> _Directions_
Take the material below and reproduce, word for word, only the lines from the line with "STX is one of" through the line with "Capgemini Press Release".

━━━━━━━━━━

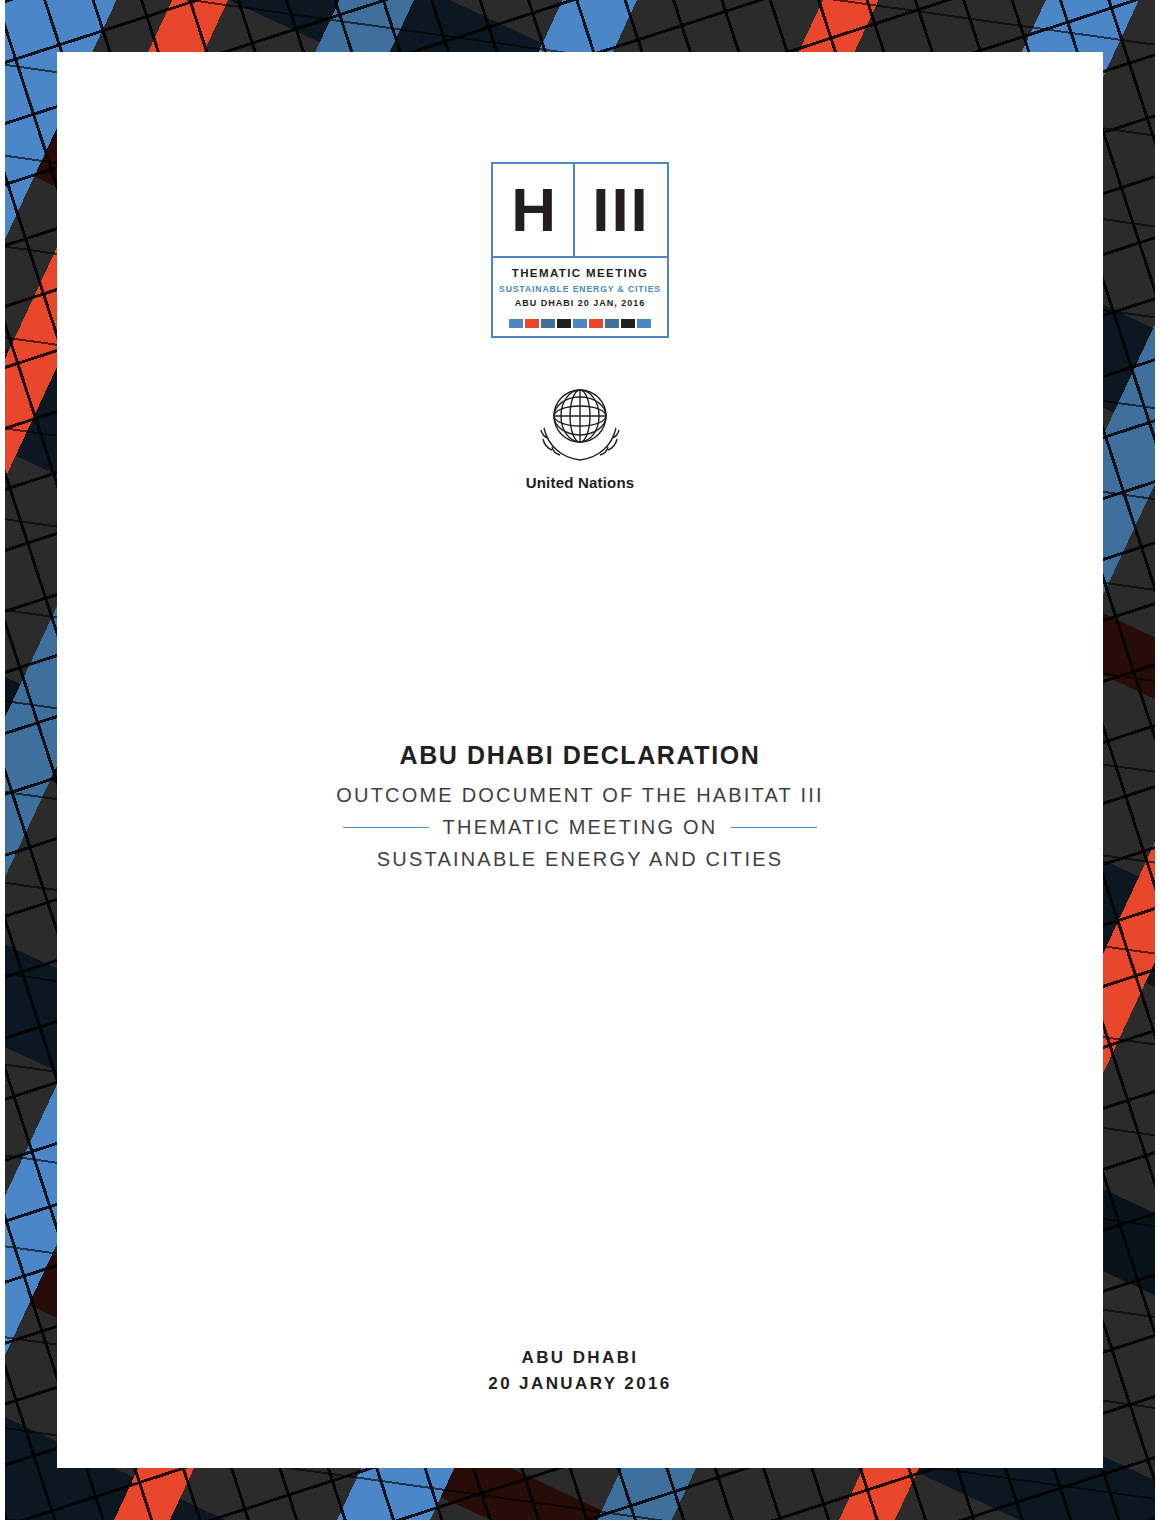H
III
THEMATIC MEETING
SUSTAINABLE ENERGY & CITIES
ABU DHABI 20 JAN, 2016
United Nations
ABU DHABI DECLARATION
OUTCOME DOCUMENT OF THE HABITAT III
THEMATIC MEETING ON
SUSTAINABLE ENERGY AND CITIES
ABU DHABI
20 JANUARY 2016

━━━━━━━━━━

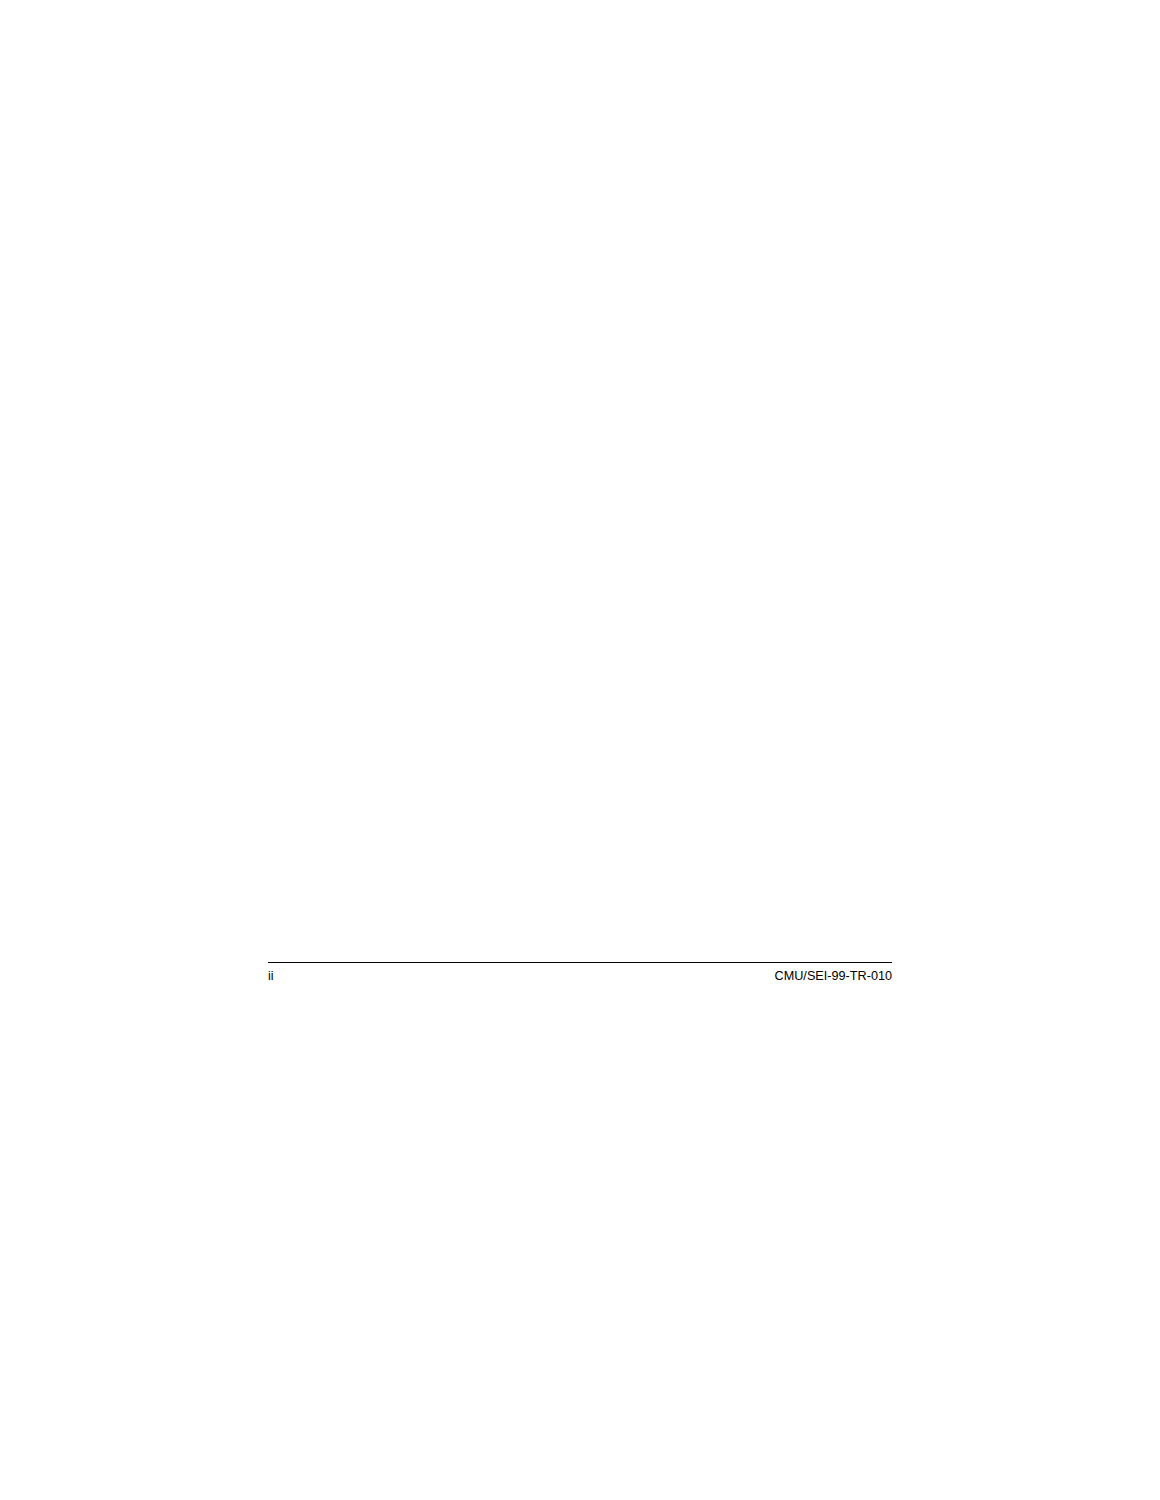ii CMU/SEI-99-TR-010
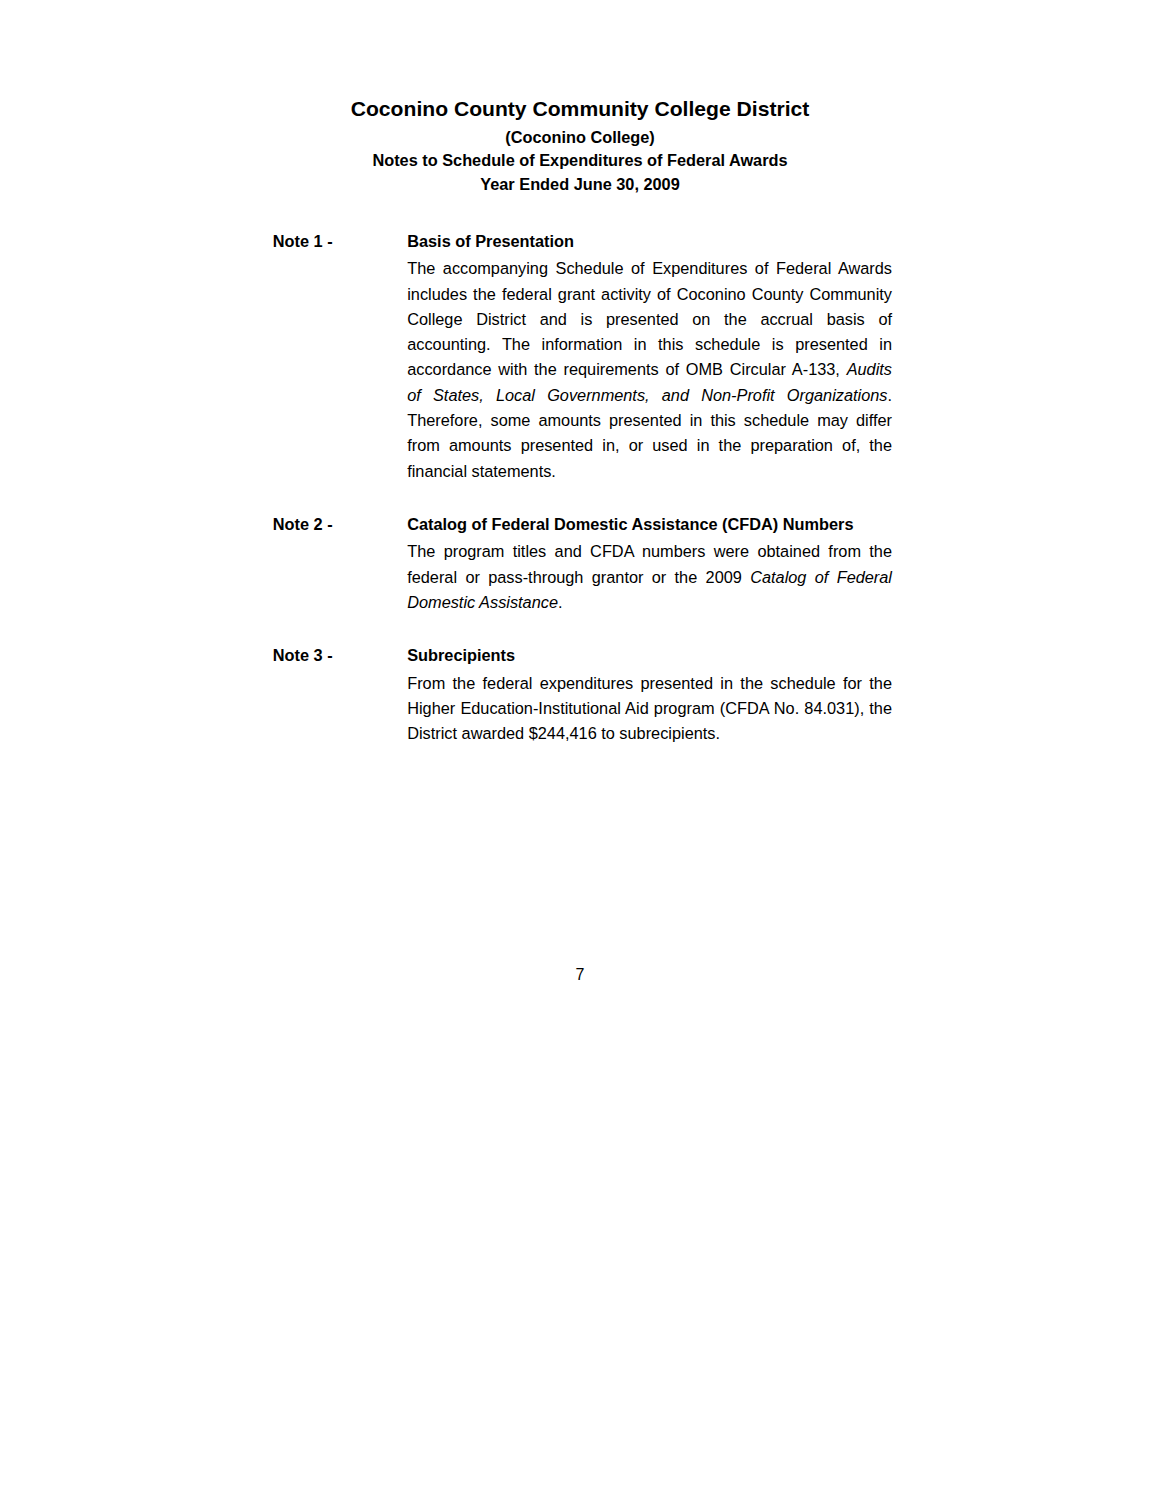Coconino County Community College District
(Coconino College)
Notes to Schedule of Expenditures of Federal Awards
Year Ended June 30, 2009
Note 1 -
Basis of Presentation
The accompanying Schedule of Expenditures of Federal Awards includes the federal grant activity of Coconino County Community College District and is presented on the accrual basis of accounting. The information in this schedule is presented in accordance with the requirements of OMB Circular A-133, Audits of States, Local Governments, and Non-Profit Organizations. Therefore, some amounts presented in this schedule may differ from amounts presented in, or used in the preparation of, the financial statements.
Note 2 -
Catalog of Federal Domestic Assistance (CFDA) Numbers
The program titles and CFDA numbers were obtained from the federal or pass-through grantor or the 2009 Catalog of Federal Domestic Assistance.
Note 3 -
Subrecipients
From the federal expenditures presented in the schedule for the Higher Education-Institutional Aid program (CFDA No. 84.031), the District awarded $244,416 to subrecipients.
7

━━━━━━━━━━

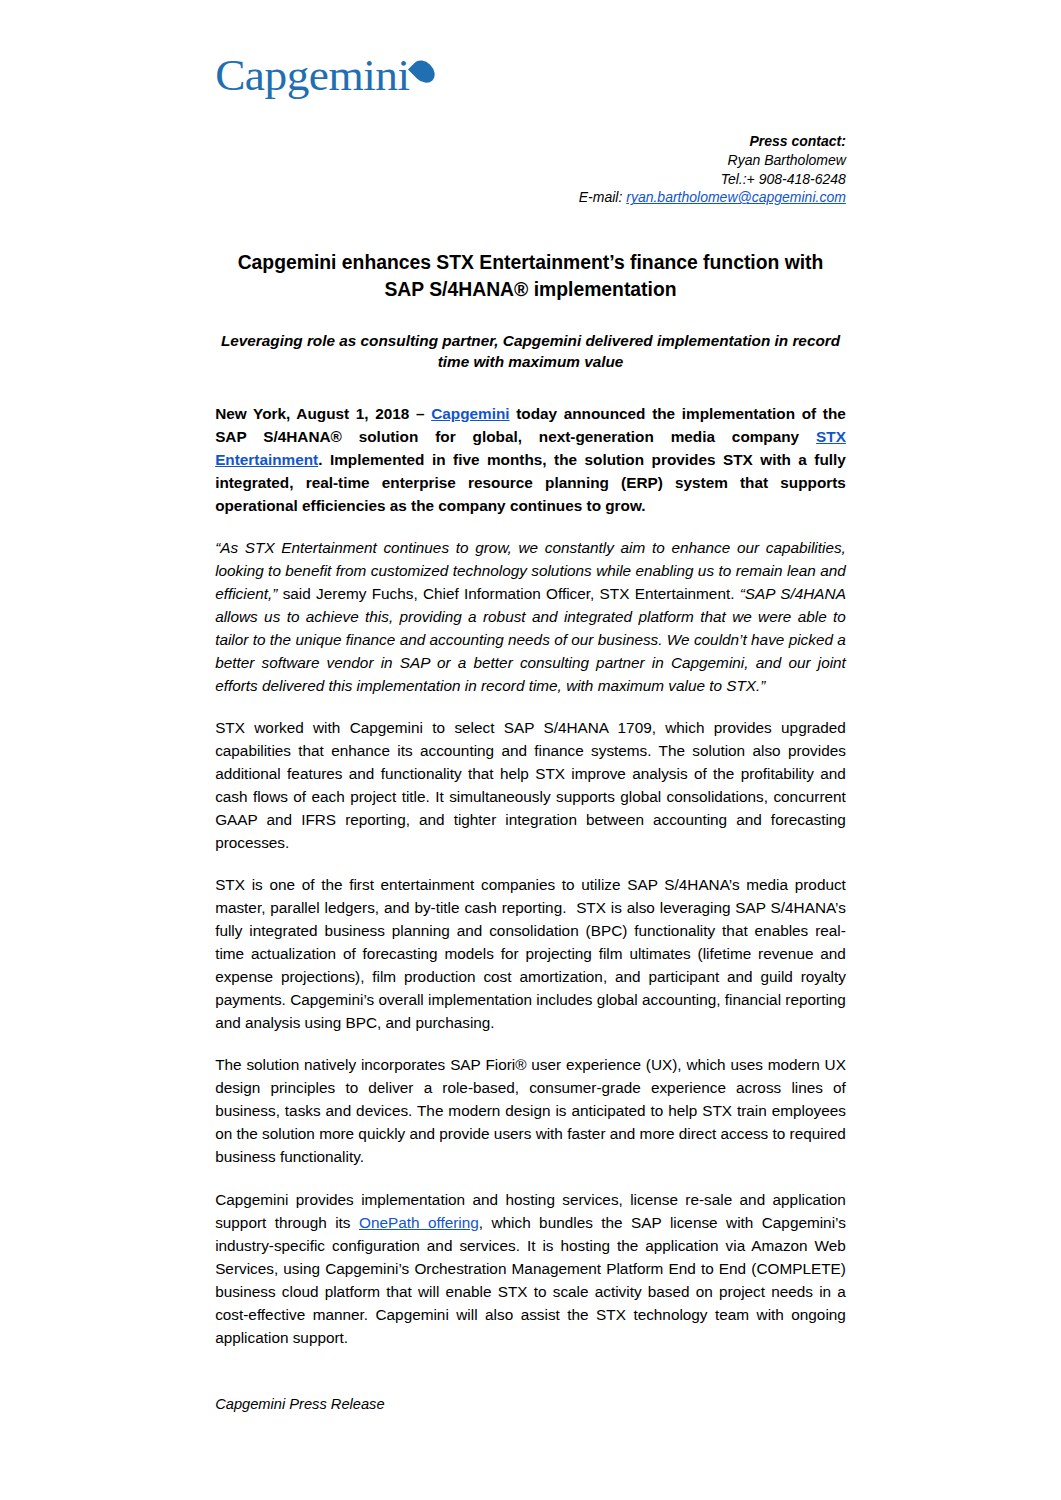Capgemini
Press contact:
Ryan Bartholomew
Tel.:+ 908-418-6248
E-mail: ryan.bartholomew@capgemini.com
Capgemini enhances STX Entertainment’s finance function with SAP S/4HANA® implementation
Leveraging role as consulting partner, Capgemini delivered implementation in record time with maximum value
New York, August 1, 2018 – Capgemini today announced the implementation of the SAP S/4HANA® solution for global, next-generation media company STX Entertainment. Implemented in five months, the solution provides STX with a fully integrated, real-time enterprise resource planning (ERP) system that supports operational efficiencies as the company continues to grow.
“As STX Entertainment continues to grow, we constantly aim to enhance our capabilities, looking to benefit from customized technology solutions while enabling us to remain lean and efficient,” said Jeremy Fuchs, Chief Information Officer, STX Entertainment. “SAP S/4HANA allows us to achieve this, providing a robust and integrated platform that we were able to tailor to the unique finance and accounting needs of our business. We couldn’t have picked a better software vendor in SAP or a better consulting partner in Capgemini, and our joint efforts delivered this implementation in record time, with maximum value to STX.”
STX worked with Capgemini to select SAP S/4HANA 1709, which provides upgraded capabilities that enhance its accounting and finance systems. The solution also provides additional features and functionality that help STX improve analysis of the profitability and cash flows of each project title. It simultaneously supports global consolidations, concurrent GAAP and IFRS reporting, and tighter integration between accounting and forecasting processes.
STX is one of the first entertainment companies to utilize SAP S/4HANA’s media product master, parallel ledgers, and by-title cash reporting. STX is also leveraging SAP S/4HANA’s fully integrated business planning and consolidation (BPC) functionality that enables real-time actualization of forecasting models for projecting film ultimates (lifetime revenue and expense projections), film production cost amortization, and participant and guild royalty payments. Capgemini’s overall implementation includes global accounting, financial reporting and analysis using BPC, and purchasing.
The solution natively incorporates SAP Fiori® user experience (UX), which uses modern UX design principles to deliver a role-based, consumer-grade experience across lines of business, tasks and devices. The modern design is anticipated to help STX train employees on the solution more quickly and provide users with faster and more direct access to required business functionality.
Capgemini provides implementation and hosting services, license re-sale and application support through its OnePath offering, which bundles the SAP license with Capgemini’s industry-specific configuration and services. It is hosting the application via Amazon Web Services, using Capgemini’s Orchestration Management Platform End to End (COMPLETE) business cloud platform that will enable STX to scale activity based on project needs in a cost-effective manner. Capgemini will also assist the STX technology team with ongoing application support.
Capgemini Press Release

━━━━━━━━━━

> _Result_
STX is one of the first entertainment companies to utilize SAP S/4HANA’s media product master, parallel ledgers, and by-title cash reporting. STX is also leveraging SAP S/4HANA’s fully integrated business planning and consolidation (BPC) functionality that enables real-time actualization of forecasting models for projecting film ultimates (lifetime revenue and expense projections), film production cost amortization, and participant and guild royalty payments. Capgemini’s overall implementation includes global accounting, financial reporting and analysis using BPC, and purchasing.
The solution natively incorporates SAP Fiori® user experience (UX), which uses modern UX design principles to deliver a role-based, consumer-grade experience across lines of business, tasks and devices. The modern design is anticipated to help STX train employees on the solution more quickly and provide users with faster and more direct access to required business functionality.
Capgemini provides implementation and hosting services, license re-sale and application support through its OnePath offering, which bundles the SAP license with Capgemini’s industry-specific configuration and services. It is hosting the application via Amazon Web Services, using Capgemini’s Orchestration Management Platform End to End (COMPLETE) business cloud platform that will enable STX to scale activity based on project needs in a cost-effective manner. Capgemini will also assist the STX technology team with ongoing application support.
Capgemini Press Release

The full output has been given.